Execution-Based Evaluation of Natural Language to Bash and PowerShell for Incident Remediation
Ngoc Phuoc An Vo, Brent Paulovicks, Vadim Sheinin
TL;DR
This work addresses the problem of reliably evaluating natural language to Bash and PowerShell code for automated incident remediation in APM settings by introducing an execution-based evaluation platform. It constructs 125 handcrafted test cases across single-line Bash, multi-line Bash scripts, and PowerShell, and benchmarks seven LLMs under zero-shot and few-shot settings. The platform relies on a containerized, end-to-end pipeline to execute generated code, compare actual outcomes with expected results, and perform detailed error analyses to reveal functional correctness beyond surface-form similarity.

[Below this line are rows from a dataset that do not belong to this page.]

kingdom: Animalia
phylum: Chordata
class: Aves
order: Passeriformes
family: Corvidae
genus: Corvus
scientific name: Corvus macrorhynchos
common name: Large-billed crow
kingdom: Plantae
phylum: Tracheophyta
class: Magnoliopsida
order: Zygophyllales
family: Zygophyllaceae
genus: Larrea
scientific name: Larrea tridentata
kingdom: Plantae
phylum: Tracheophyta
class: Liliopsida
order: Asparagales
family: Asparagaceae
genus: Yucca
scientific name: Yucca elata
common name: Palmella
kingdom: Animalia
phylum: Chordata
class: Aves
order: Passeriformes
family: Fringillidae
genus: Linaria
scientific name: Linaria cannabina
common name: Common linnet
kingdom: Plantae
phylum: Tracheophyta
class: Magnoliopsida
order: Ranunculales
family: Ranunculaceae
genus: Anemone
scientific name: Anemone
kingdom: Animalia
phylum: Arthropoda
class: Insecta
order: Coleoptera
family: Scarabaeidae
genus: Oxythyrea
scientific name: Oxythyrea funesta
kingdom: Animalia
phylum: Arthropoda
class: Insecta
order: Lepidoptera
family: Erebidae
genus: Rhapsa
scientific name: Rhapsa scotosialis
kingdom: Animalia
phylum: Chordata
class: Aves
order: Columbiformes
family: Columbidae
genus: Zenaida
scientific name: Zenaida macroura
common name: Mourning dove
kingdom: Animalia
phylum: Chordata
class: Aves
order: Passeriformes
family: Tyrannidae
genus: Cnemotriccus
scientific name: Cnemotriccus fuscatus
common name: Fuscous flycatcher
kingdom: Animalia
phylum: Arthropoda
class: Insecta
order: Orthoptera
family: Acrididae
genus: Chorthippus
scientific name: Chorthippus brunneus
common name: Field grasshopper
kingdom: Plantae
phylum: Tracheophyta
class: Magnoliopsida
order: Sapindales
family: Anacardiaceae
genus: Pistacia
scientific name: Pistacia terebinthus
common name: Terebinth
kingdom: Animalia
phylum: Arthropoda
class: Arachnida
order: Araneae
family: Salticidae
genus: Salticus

The findings show that execution-based evaluation provides a more realistic assessment of code functionality, with GPT-4o performing best overall and Granite-family models offering competitive results, especially in Bash tasks; the work also highlights challenges in multi-line Bash and math-related prompts, guiding future improvements. This methodology and dataset pave the way for robust evaluation of NL-to-shell code in practical incident remediation and can extend to broader Bash/PowerShell testing beyond the APM context.
Abstract
Given recent advancements of Large Language Models (LLMs), code generation tasks attract immense attention for wide application in different domains. In an effort to evaluate and select a best model to automatically remediate system incidents discovered by Application Performance Monitoring (APM) platforms, it is crucial to verify if the generated code is syntactically and semantically correct, and whether it can be executed correctly as intended. However, current methods for evaluating the quality of code generated by LLMs heavily rely on surface form similarity metrics (e.g. BLEU, ROUGE, and exact/partial match) which have numerous limitations. In contrast, execution based evaluation focuses more on code functionality and does not constrain the code generation to any fixed solution. Nevertheless, designing and implementing such execution-based evaluation platform is not a trivial task. There are several works creating execution-based evaluation platforms for popular programming languages such as SQL, Python, Java, but limited or no attempts for scripting languages such as Bash and PowerShell. In this paper, we present the first execution-based evaluation platform in which we created three test suites (total 125 handcrafted test cases) to evaluate Bash (both single-line commands and multiple-line scripts) and PowerShell codes generated by LLMs. We benchmark seven closed and open-source LLMs using our platform with different techniques (zero-shot vs. few-shot learning).